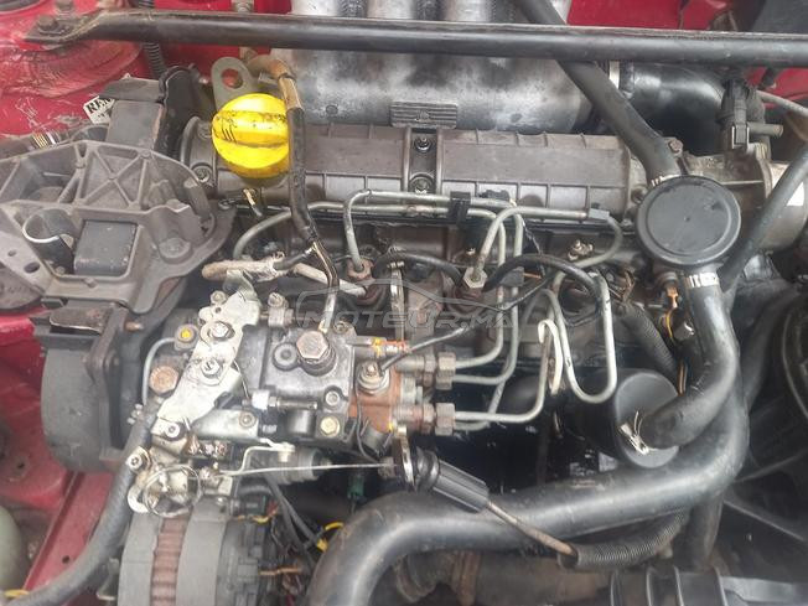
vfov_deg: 54.9
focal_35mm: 25
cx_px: 404
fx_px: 584
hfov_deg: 69.4
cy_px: 303
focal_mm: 4.6
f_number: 2
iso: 40
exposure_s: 1/50
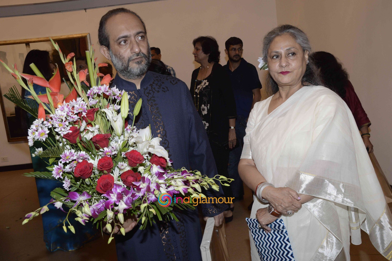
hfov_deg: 51.3
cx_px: 196
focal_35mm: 38
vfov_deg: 35.4
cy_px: 130
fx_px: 408
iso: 800
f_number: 8
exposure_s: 1/200
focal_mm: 25
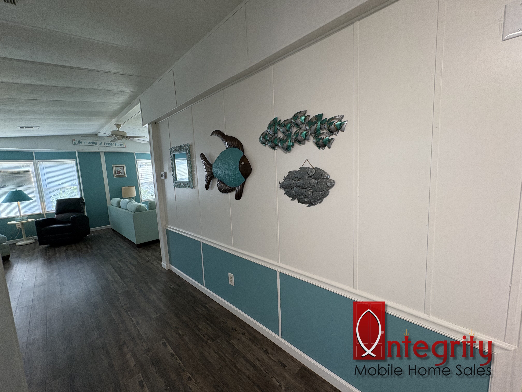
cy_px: 196
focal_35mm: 14
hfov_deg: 102.1
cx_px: 261
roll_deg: +3.1
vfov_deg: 85.7
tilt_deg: -6.3
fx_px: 211
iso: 200
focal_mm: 2.22
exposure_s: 1/120
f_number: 2.2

* [Work instructions]
Repeat the listing above in full, exactly, and omit its pictures.

* [Expected answer]
vfov_deg: 54.9
focal_35mm: 25
cx_px: 404
fx_px: 584
hfov_deg: 69.4
cy_px: 303
focal_mm: 4.6
f_number: 2
iso: 40
exposure_s: 1/50
hfov_deg: 51.3
cx_px: 196
focal_35mm: 38
vfov_deg: 35.4
cy_px: 130
fx_px: 408
iso: 800
f_number: 8
exposure_s: 1/200
focal_mm: 25
cy_px: 196
focal_35mm: 14
hfov_deg: 102.1
cx_px: 261
roll_deg: +3.1
vfov_deg: 85.7
tilt_deg: -6.3
fx_px: 211
iso: 200
focal_mm: 2.22
exposure_s: 1/120
f_number: 2.2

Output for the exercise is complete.